### What you should do
Beginning at the line that contains "non-Hodgkin's type, Low", reproduce the entries below exactly, ending with the line that contains "staining of human". Omit each picture.

### Excerpted data
########

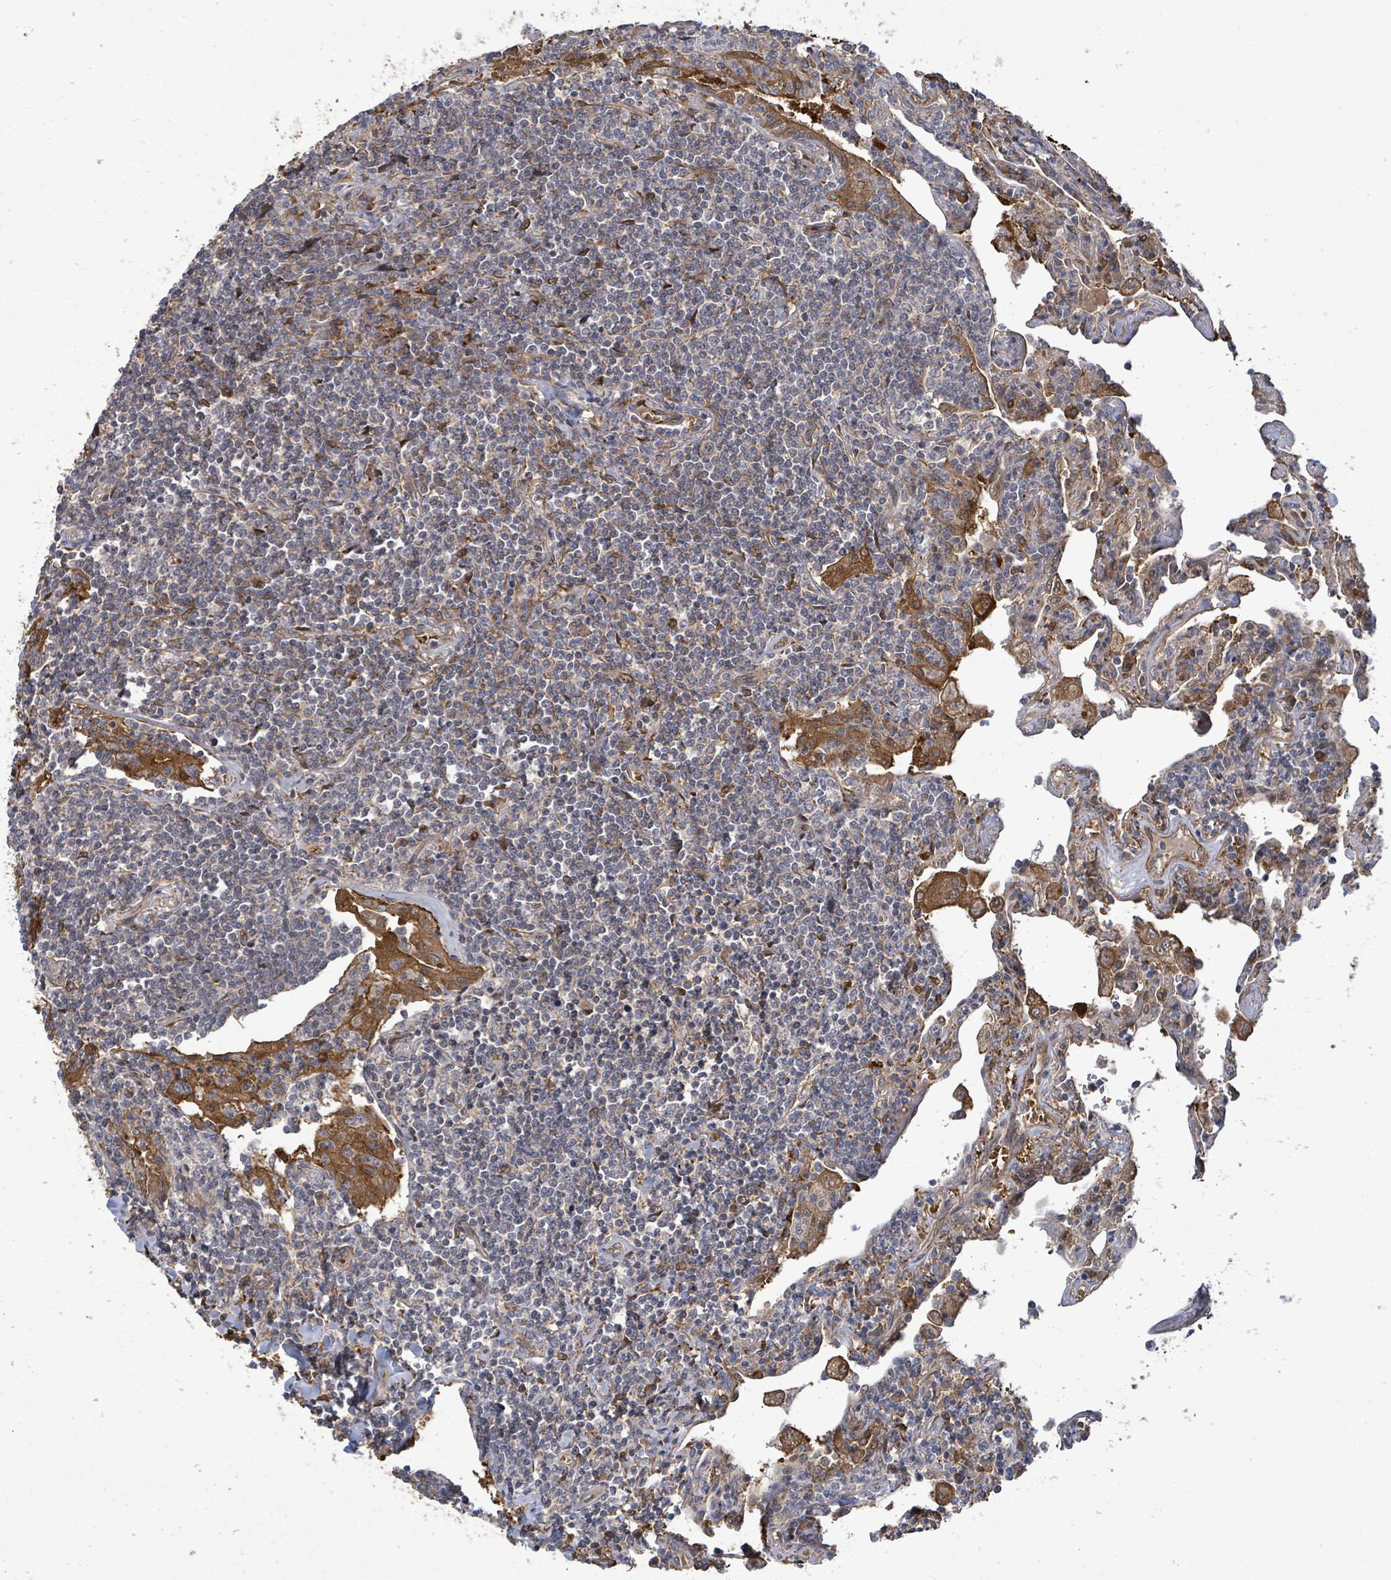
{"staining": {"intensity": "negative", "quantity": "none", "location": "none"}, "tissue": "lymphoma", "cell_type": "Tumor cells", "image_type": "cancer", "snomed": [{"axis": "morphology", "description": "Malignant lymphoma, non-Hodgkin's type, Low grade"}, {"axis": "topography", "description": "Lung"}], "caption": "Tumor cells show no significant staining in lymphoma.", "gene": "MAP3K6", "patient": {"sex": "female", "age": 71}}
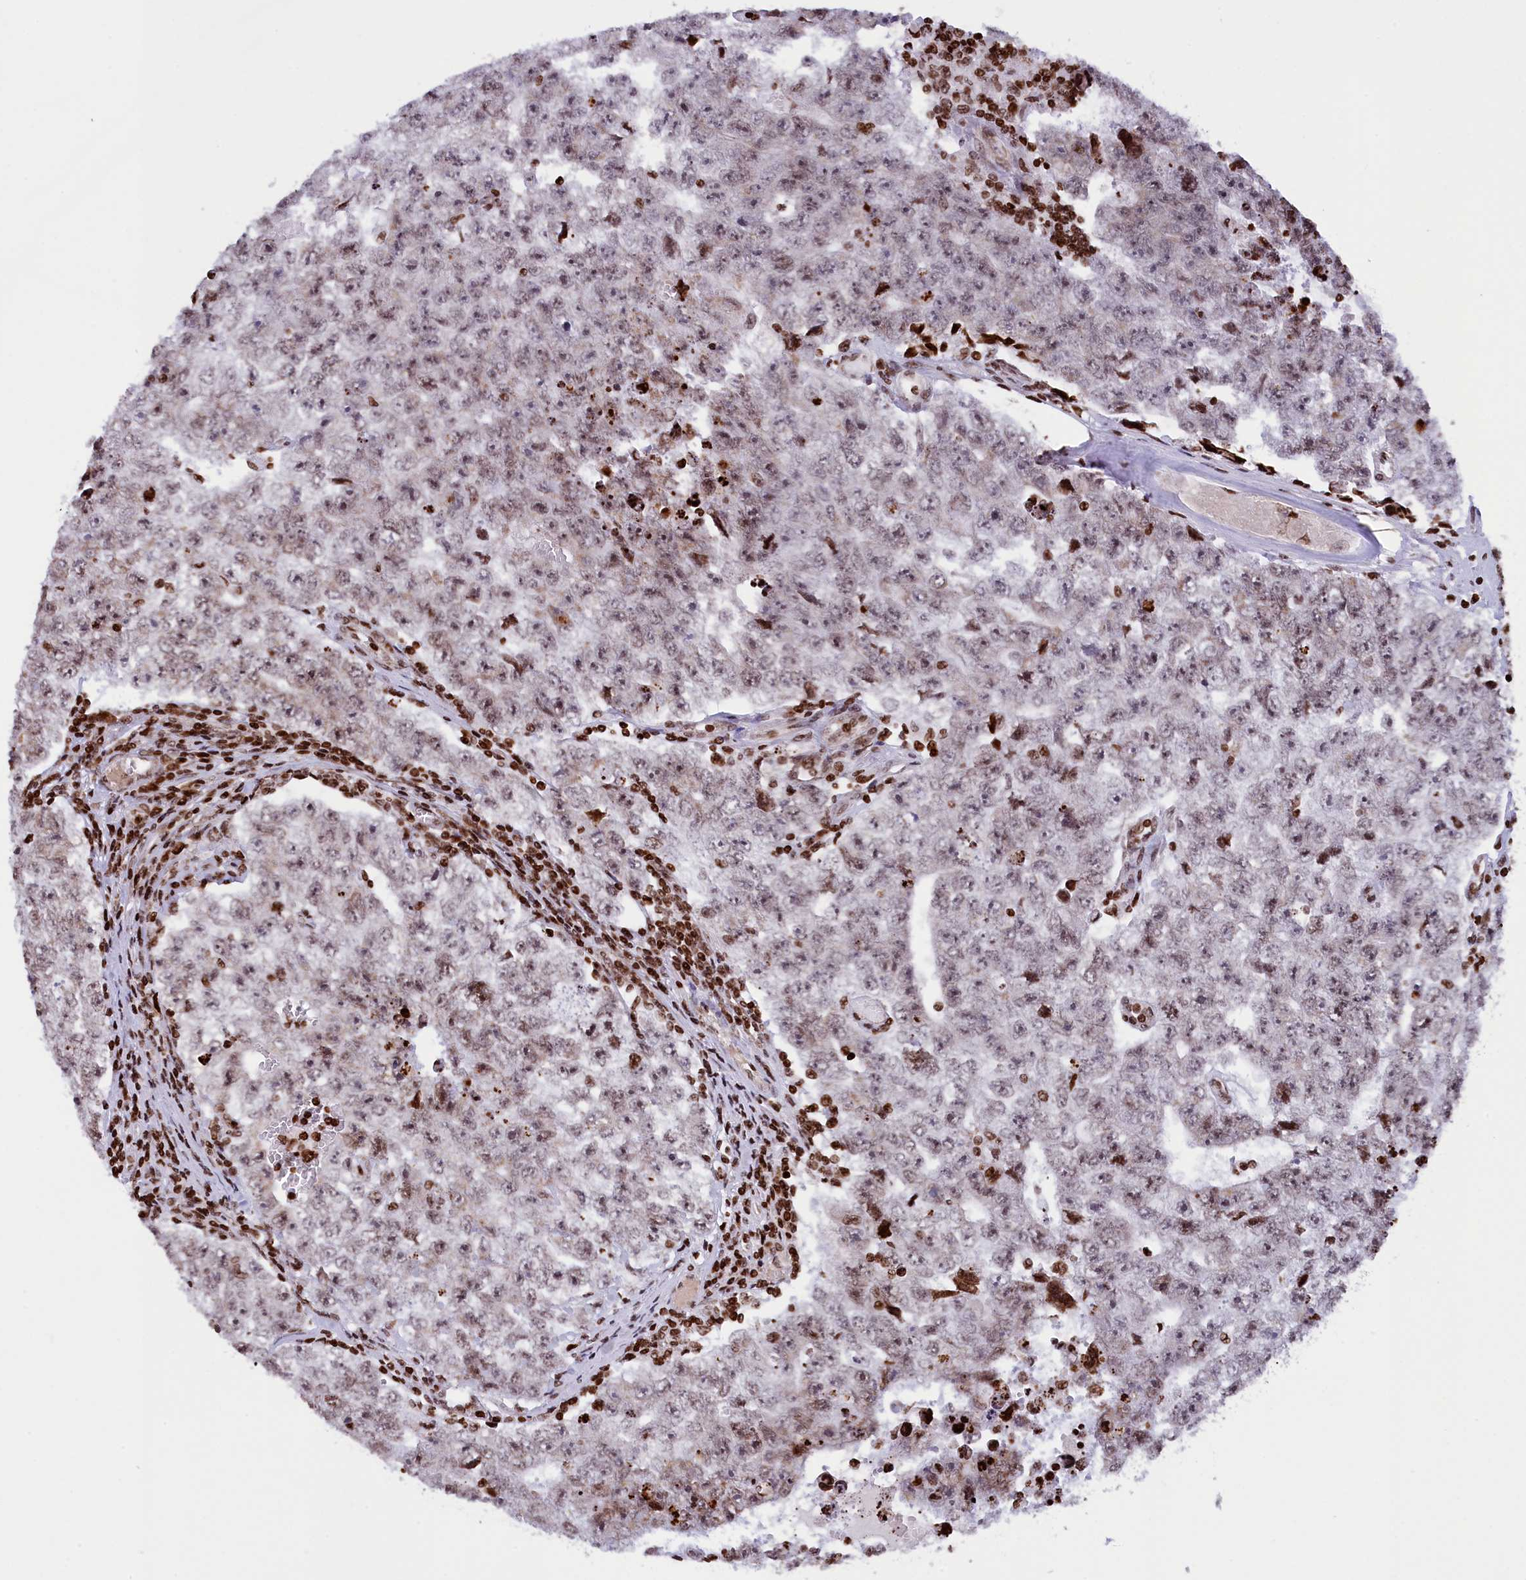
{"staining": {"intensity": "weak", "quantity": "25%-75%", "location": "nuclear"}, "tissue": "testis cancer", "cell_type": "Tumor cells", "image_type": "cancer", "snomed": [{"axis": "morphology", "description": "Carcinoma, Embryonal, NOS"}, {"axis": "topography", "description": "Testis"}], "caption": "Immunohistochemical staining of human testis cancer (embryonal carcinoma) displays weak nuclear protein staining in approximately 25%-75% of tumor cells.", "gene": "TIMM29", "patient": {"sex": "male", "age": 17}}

########

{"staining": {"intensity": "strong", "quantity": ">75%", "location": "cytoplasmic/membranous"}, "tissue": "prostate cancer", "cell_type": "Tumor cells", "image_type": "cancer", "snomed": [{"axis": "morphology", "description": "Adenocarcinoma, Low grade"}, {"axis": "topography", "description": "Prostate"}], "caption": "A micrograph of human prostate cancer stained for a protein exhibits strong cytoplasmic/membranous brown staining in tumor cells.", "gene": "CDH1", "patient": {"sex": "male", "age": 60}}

########

### Answer to this problem
{"staining": {"intensity": "negative", "quantity": "none", "location": "none"}, "tissue": "lymphoma", "cell_type": "Tumor cells", "image_type": "cancer", "snomed": [{"axis": "morphology", "description": "Malignant lymphoma, non-Hodgkin's type, Low grade"}, {"axis": "topography", "description": "Lung"}], "caption": "Tumor cells show no significant staining in lymphoma.", "gene": "MAP3K6", "patient": {"sex": "female", "age": 71}}
{"staining": {"intensity": "weak", "quantity": "25%-75%", "location": "nuclear"}, "tissue": "testis cancer", "cell_type": "Tumor cells", "image_type": "cancer", "snomed": [{"axis": "morphology", "description": "Carcinoma, Embryonal, NOS"}, {"axis": "topography", "description": "Testis"}], "caption": "Immunohistochemical staining of human testis cancer (embryonal carcinoma) displays weak nuclear protein staining in approximately 25%-75% of tumor cells.", "gene": "TIMM29", "patient": {"sex": "male", "age": 17}}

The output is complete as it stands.